La casa de mi abuelo era noble, de esas de recios y anchos
muros de piedra, con solana al sur donde mi abuela tendía la ropa, y tejado con
dos aguas de teja árabe que impedía que penetrara el calor en agosto y la
lluvia del invierno. Tenía dos plantas y cálidos suelos de madera, un amplio
hogar donde cocinar y una espaciosa cocina donde se reunía la familia.

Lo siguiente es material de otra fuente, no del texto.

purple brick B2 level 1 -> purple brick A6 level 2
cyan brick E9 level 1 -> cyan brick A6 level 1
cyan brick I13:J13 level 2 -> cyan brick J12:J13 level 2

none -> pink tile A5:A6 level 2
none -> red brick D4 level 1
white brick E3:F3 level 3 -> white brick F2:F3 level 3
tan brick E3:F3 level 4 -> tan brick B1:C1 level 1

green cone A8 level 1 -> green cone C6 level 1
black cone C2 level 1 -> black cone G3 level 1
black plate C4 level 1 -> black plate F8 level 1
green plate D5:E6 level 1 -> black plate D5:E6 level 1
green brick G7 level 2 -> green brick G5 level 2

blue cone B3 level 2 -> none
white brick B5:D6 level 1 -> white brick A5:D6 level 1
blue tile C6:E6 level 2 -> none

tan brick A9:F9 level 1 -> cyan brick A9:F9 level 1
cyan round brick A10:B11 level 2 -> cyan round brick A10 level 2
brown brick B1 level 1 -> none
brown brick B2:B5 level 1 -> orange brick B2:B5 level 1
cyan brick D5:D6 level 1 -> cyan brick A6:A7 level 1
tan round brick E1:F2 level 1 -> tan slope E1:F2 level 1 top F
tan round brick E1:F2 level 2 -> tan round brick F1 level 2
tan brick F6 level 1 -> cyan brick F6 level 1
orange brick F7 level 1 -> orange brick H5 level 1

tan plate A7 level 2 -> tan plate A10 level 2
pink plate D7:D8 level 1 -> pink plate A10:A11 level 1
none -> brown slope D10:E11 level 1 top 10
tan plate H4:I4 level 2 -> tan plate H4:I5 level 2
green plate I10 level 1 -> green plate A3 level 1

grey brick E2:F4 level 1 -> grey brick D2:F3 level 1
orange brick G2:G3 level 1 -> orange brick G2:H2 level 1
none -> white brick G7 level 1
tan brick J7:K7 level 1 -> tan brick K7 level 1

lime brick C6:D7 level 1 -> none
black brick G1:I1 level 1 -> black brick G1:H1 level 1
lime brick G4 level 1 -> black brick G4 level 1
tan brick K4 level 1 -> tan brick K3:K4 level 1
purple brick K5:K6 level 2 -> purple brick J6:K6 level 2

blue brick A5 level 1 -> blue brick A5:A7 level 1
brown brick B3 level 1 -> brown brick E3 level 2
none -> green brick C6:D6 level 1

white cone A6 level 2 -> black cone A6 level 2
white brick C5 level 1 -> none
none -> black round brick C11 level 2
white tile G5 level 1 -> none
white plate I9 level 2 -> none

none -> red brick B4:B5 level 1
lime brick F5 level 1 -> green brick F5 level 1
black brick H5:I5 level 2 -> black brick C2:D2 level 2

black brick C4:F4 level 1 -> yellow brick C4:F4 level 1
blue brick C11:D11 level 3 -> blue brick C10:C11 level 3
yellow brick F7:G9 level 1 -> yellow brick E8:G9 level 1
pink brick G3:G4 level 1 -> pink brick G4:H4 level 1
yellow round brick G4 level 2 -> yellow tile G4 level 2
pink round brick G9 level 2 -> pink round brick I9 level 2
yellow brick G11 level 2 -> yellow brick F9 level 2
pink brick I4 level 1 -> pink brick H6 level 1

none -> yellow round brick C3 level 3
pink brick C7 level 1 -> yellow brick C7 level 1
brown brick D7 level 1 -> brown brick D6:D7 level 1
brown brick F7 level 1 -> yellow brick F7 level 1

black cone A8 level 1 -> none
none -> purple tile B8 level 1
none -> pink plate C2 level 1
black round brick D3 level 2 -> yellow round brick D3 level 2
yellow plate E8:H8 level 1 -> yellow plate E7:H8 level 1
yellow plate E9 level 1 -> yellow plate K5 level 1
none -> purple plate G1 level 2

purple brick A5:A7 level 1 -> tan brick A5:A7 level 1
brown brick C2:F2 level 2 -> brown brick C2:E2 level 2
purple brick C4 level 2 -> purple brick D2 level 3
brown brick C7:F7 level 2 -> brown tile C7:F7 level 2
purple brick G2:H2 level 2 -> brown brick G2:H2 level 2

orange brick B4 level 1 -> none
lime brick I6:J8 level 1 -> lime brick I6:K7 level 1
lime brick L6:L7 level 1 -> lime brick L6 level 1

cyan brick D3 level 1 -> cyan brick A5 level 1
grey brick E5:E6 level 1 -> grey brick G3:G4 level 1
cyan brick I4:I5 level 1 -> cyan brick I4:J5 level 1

Estaba en un hermoso valle rodeada de prados y bosques
donde, al final de la primavera y
principio del verano, se oía cantar al cuco y de vez en cuando se distinguía la
silueta de un venado o un jabalí. Tenía muy cerca un manantial de agua fresca y
cristalina desde dónde mi abuela todos los días traía un caldero a la casa que
usaba, además de para cocinar, para lavarse la cara cada mañana porque decía
que era muy buena. Mi abuela siempre tuvo una piel preciosa, incluso cuando los
años la llenaron de arrugas, su cara mantuvo un espléndido cutis que a todos
llamaba la atención. A mi abuelo, cuando tenía sed, le gustaba beber directamente
en aquella fuente y refrescarse la frente acalorada por las labores del campo.
La casa de mi abuelo olía a prados recién segados en
primavera, sobre todo cuando mi abuela abría de par en par las ventanas “para
que entrara el sol” –decía- , olía a manzanas que mi abuela guardaba en los
armarios, entre la ropa´, “para conservar la cosecha y que den buen olor a las
sábanas” –decía-, olía a castañas asadas en otoño o a lumbre y puchero en
invierno cuando caían los copos de nieve y la noche llegaba antes, cuando mi
abuelo esperaba la cena arreglando los apeos o poniendo mangos nuevos a las
azadas, desgranando maíz o metiendo leña para tenerla a mano a la hora de atizar el fuego…
Hoy he vuelto al pueblo. Entre la maleza he vuelto a la casa
de mi abuelo, ahora caída, con un solo muro en pie, con las recias vigas que
sujetaban el tejado, y que mi abuelo talló a azuela en el monte, rotas en el
suelo y comidas por el abandono y la humedad. Se han llevado, posiblemente para
algún chalet cerca del mar, las grandes piedras del dintel de las puertas que también talló mi abuelo a golpes de maza
y cincel. La sillería ha desaparecido y solo queda esparcida por el suelo entre
ortigas y zarzas la mampostería. El saqueo ha sido selectivo en la casa de mi
abuelo y en todas las casas del pueblo desde que se despobló, allá por los
sesenta, cuando casi todos se fueron a trabajar a la ciudad y después les
siguieron los que tenían que sobrevivir al largo invierno en soledad. Y ya nunca volvieron a oler la hierba recién segada, ni las manzanas, ni las castañas… ni
a oír el cuco cada primavera.
Texto inspirado en mi visita al pueblo abandonado de
Valsurbio en la Sierra del Brezo (montaña palentina) donde solo queda en pie la espadaña de la
iglesia y un enorme letrero reza: “ Se prohíbe terminantemente extraer piedra
del término municipal de Valsurbio bajo pena de sanción de 3.000 euros”.
Afortunadamente, en una casa ha vuelto a humear la chimenea y ahora se
encuentran un par de casas en restauración porque, al menos parte del año,
están regresando algunas familias a ese paraje excepcional. Allí he tenido la suerte de ver nuevamente –como lo hiciera en mi pueblo de niño- una escena ya casi olvidada en la que dos mujeres y una niña
volvían de la fuente, el manantial
que alimenta el arroyo de la Cárcava, con unos calderos de agua cristalina.